Жан и рад был бы отдубасить сержанта как следует, но ему претило сражаться с поверженным противником. Впрочем, его гнев быстро утих. Что же до последствий - их - увы! - несложно было предугадать. Сержант с трудом приподнялся и сел. Его щека раздулась… раздулась, как тыква. Глаз покраснел, потом посинел и наконец заплыл черным подтеком. Из носа, принявшего цвет спелого баклажана, безостановочно, как из крана, хлестала кровь.
Сержант перевел дыхание и, пронзая зуава взглядом, полным дикой ненависти и свирепой радости, бросил ему в лицо:
- Ты получишь по заслугам!.. Расстрел тебе обеспечен.
Зрителям было не до смеха. Они знали, как безжалостны в таких случаях законы военного времени. Покушение на вышестоящего командира, да еще в виду неприятеля - это верный трибунал! Это смертный приговор, без отсрочки и помилования, который приводится в исполнение в двадцать четыре часа.

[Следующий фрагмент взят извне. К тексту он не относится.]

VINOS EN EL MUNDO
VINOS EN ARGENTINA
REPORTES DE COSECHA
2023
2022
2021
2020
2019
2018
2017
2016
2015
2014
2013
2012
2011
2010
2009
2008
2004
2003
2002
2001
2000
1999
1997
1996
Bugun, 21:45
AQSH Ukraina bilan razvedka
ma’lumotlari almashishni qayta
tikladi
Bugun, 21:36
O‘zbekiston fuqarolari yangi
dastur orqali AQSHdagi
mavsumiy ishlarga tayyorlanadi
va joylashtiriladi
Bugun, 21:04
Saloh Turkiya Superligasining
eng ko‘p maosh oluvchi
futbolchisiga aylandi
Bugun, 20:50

Но Жан Оторва принадлежал, похоже, к тем людям, которые словно выкованы из железа и не ведают страха. Он хладнокровно подобрал утку, проверил, не помялся ли его букет, и заключил, пожимая плечами:
- Ну что ж! Чему быть, того не миновать. Где наша не пропадала! Пошли ужинать.
ГЛАВА 2
Семья Буффарик. - Букет вручается по назначению. - Генерал Боске. - Арест. - Смертный приговор. - Напрасное заступничество. - Заря. - Сражение. - Пленник. - Четверо конвоиров. - Невыполненный приказ. - Жандармы опоздали.
Зуавы с блеском вышли из трудного положения. Никто из них не посягнул на неприкосновенный запас, и тем не менее в лагере готовилась грандиозная обжираловка.

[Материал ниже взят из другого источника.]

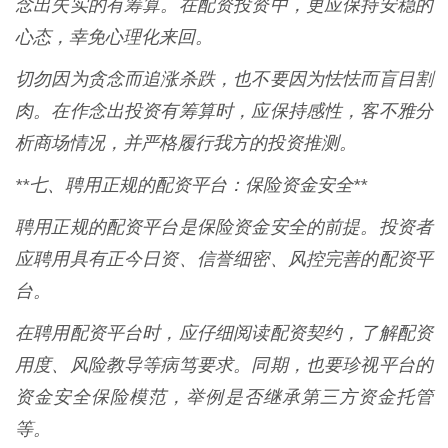
念出失实的有筹算。在配资投资中，更应保持安稳的
心态，幸免心理化来回。
切勿因为贪念而追涨杀跌，也不要因为怯怯而盲目割
肉。在作念出投资有筹算时，应保持感性，客不雅分
析商场情况，并严格履行我方的投资推测。
**七、聘用正规的配资平台：保险资金安全**
聘用正规的配资平台是保险资金安全的前提。投资者
应聘用具有正今日资、信誉细密、风控完善的配资平
台。
在聘用配资平台时，应仔细阅读配资契约，了解配资
用度、风险教导等病笃要求。同期，也要珍视平台的
资金安全保险模范，举例是否继承第三方资金托管
等。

Все сковороды, все котелки дымились, шипели, скворчали и издавали соблазнительные запахи. Пока жратва парилась и жарилась, Жан Оторва направился к палатке маркитантов. В прекрасном расположении духа, думать не думая о стычке, которая будет стоить ему трибунала, он шагал с той пленительной непринужденностью, секрет которой знают лишь зуавы.
Полный радушия голос, окрашенный славным провансальским акцентом, громко приветствовал молодого человека:
- О, кого я вижу! Жан!.. Как жизнь, старина? Эй, Катрин, женушка!.. Роза, голубка!.. Тонтон, проказник ты мой… Посмотрите, кто пришел - наш Оторва!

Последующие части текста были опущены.